Our orchard is part of land originally owned by Lord Fairfax who came to America in 1736 as the Proprietor of the British Crown lands in Northern Virginia, comprising some five million acres within the Chesapeake Bay watershed.
From that expanse, Lord Fairfax carved out for himself the choicest acreage, which he called the “Manor of Leeds” after his ancestral Leeds Castle in Kent, England.
The Manor of Leeds encompassed some 160,000 acres. Lord Fairfax hunted on part of it and leased out 100 acre lots to leaseholders. A requirement of each lease was that the lessee plant an orchard of 100 apple trees thirty feet apart.
The orchards planted by the original settlors grew and expanded over time. By the early 1900’s, nearly every farm in the area had an apple orchard.

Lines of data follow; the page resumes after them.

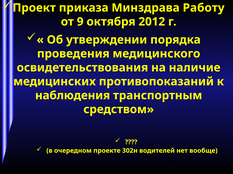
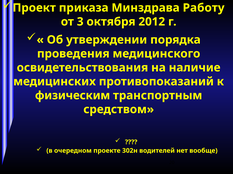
9: 9 -> 3
наблюдения: наблюдения -> физическим
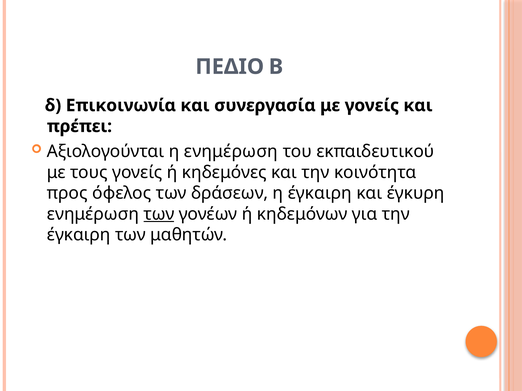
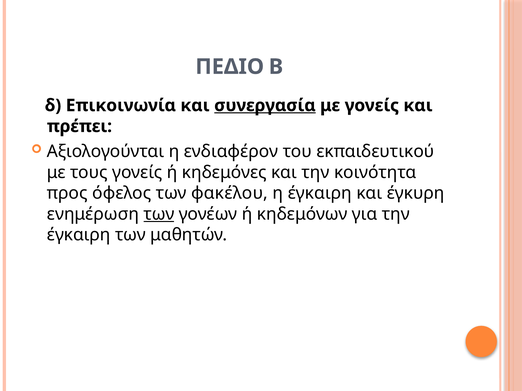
συνεργασία underline: none -> present
η ενημέρωση: ενημέρωση -> ενδιαφέρον
δράσεων: δράσεων -> φακέλου
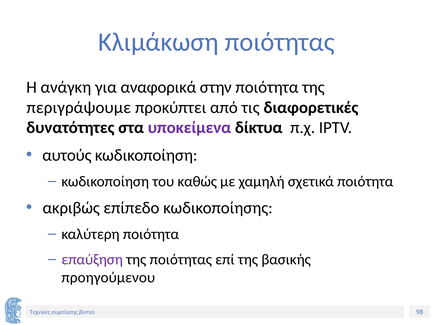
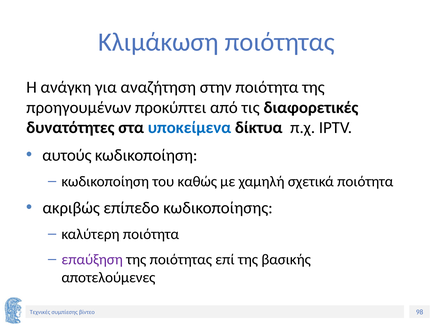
αναφορικά: αναφορικά -> αναζήτηση
περιγράψουμε: περιγράψουμε -> προηγουμένων
υποκείμενα colour: purple -> blue
προηγούμενου: προηγούμενου -> αποτελούμενες
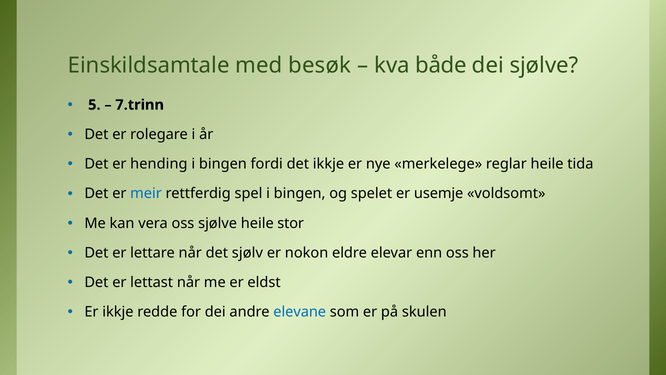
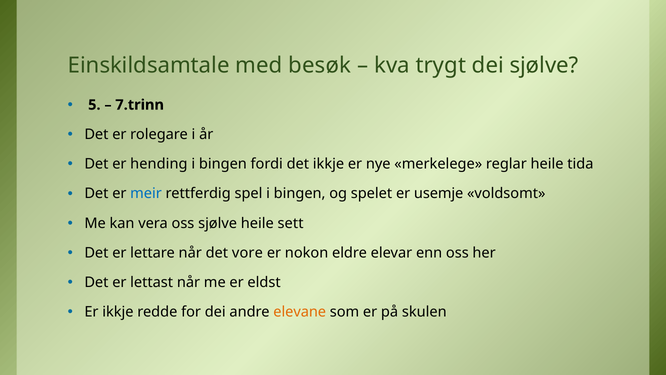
både: både -> trygt
stor: stor -> sett
sjølv: sjølv -> vore
elevane colour: blue -> orange
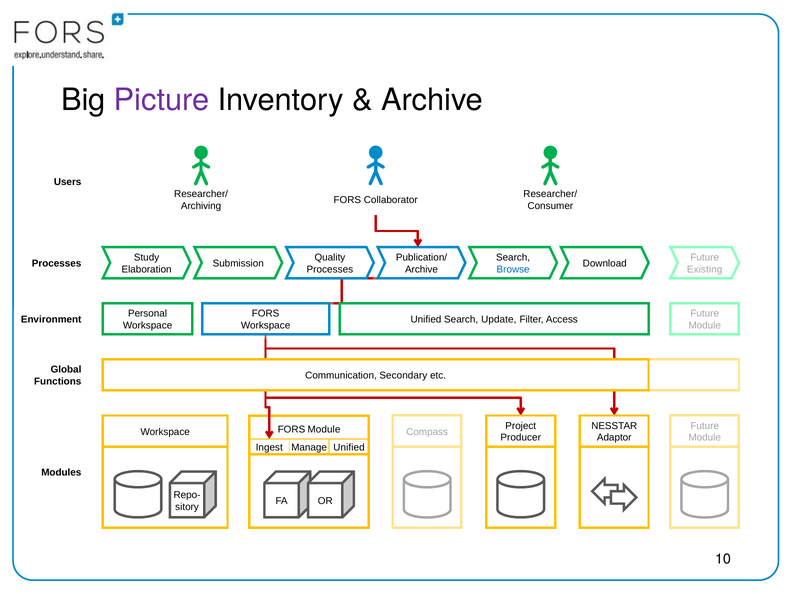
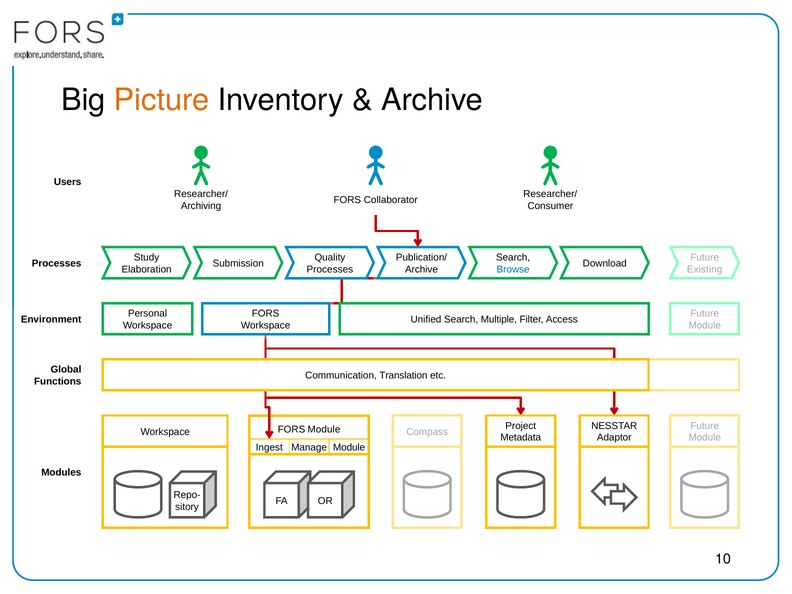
Picture colour: purple -> orange
Update: Update -> Multiple
Secondary: Secondary -> Translation
Producer: Producer -> Metadata
Manage Unified: Unified -> Module
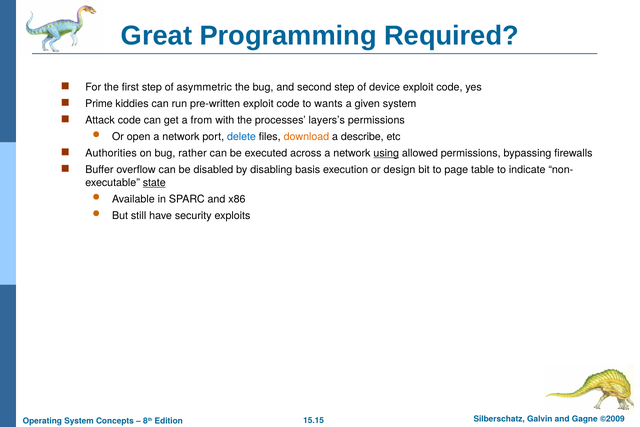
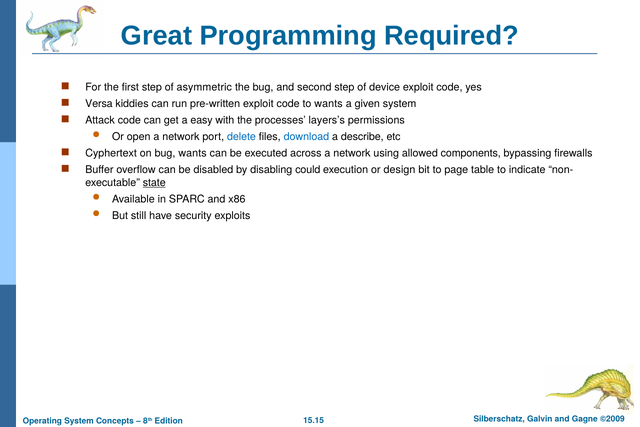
Prime: Prime -> Versa
from: from -> easy
download colour: orange -> blue
Authorities: Authorities -> Cyphertext
bug rather: rather -> wants
using underline: present -> none
allowed permissions: permissions -> components
basis: basis -> could
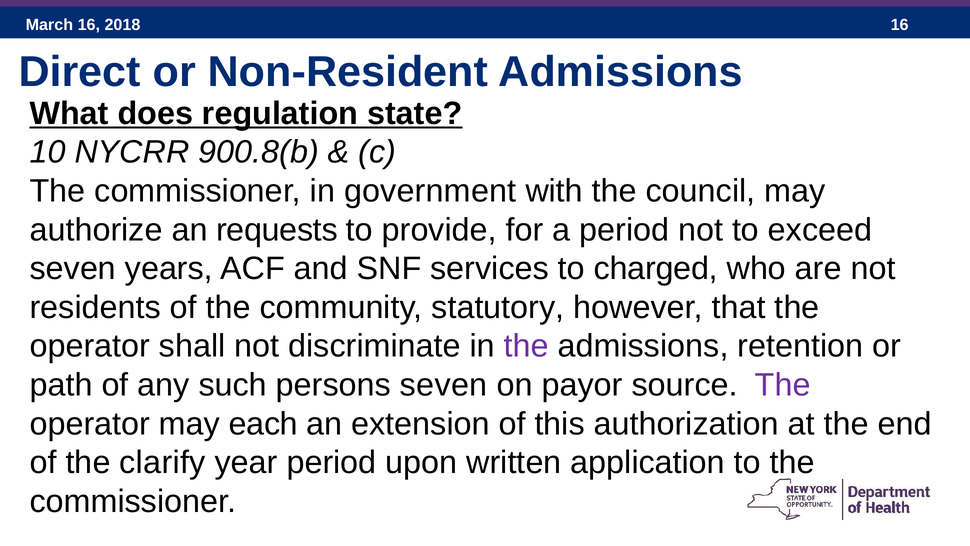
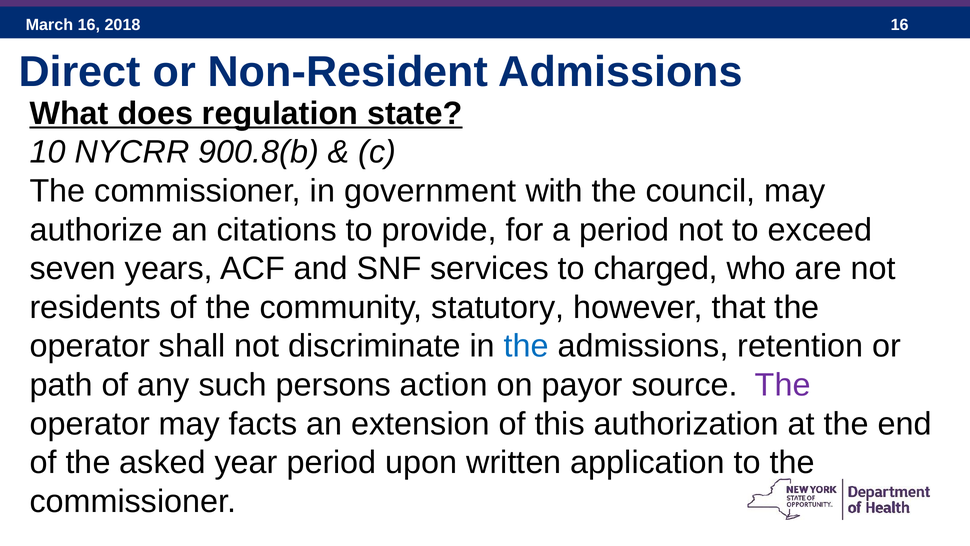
requests: requests -> citations
the at (526, 346) colour: purple -> blue
persons seven: seven -> action
each: each -> facts
clarify: clarify -> asked
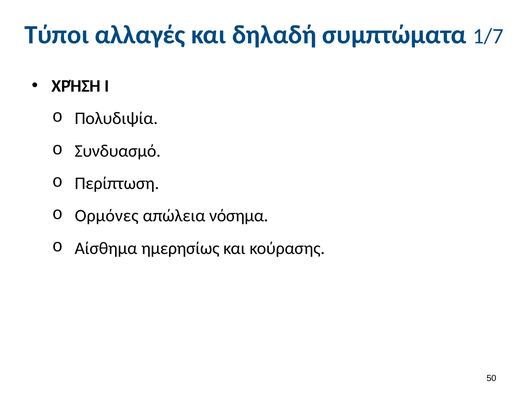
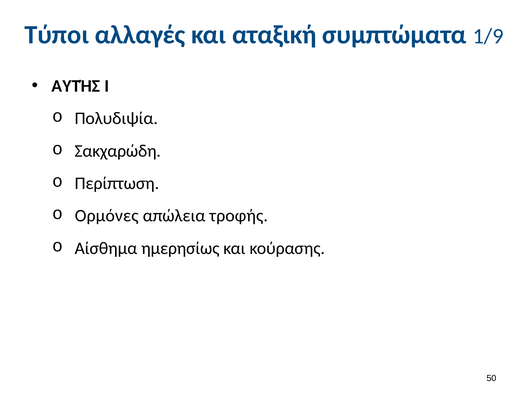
δηλαδή: δηλαδή -> αταξική
1/7: 1/7 -> 1/9
ΧΡΉΣΗ: ΧΡΉΣΗ -> ΑΥΤΉΣ
Συνδυασμό: Συνδυασμό -> Σακχαρώδη
νόσημα: νόσημα -> τροφής
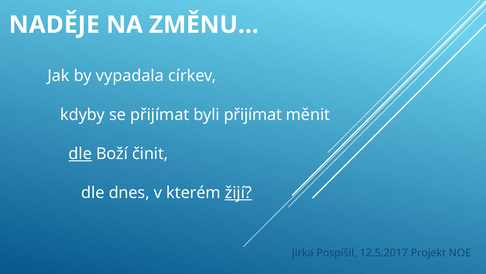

With the extension of the railway to Markham at the time of the Civil War and the invention of refrigeration, large commercial orchards developed in the area, including the Manor of Leeds Orchard, which became the largest and most prominent of the orchards.
Our orchard today is located on land that was part of the original Manor of Leeds Orchard.
Apples grown at the Manor of Leeds Orchard were shipped from Markham in train cars far and wide. By autumn of 1928, the orchard was shipping three rail cars daily, mainly for export to England, Germany, Scandinavia, and South America.
The orchard was said to be the largest single-owned orchard in the country with 3,000 acres and 60,000 bearing apple trees. The varieties grown included York Imperial, Winesap, Bonum, Ben Davis, Red Delicious, and Stayman. Investors from New York, Boston, Cleveland, and other cities bought 5-acre blocks in the orchard.
In the 1930’s, the Manor of Leeds Orchard became known as Apple Manor Orchard. Sometime thereafter, the orchard was broken up and sold into smaller parcels. The part of it located on Blue Mountain became completely overgrown with forest and now is within the Thompson Wildlife Management Area, formerly called the Apple Manor Wildlife Management Area. Part of it was converted to pasture for cattle grazing.
We acquired our land in the early part of this century. In 2009, we decided to carry on the tradition begun by Lord Fairfax and plant an apple orchard.
Our orchard is only a fraction of the size of the original Manor of Leeds Orchard, but we like to think that the same soils that produced its world renowned apples will give us bounteous fruit of comparable flavor and quality.
Lord Fairfax, Thomas Fairfax, 6th Baron Fairfax of Cameron (1693-1781), was the original owner of the land that is now Apple Manor Farm. He encouraged the planting of orchards on the land, then known as the "Manor of Leeds."
Lord Fairfax required each homesteader to pay for a survey, construct a house 20 x 16 feet with a stone or brick chimney, and plant an orchard with 100 trees spaced 30 feet apart. Lord Fairfax planned to build a large manor house within the Manor of Leeds but never did, perhaps because he never married and had no family of his own. Leeds Manor Road—called “His Lordship’s Road”—originally was built to accommodate Lord Fairfax’s travels from his Falmouth home to the lodge at Greenway Court on the other side of Blue Mountain near the Shenandoah River in what is now Clarke County where he mainly resided.
Young George Washington was a surveyor for Lord Fairfax and may have surveyed some of the leaseholds in the Manor of Leeds, along with Thomas Marshall, father of John Marshall. Both Washington and Marshall acquired land for themselves in the area.
Thomas Marshall settled not far from Orchard Hill Mountain in "The Hollow" near Markham where he raised his family. His son, John, served under Washington at Valley Forge and became Chief Justice of the United States.
After the American Revolution and lengthy legal proceedings concerning the Manor of Leeds, Chief Justice John Marshall and his brothers acquired the entirety of the Manor of Leeds in 1806.
We like to imagine both George Washington and John Marshall standing atop Orchard Hill Mountain, overlooking the orchards in the Manor of Leeds. Given the prominenance of the summit, it is not unlikely that they might have done so.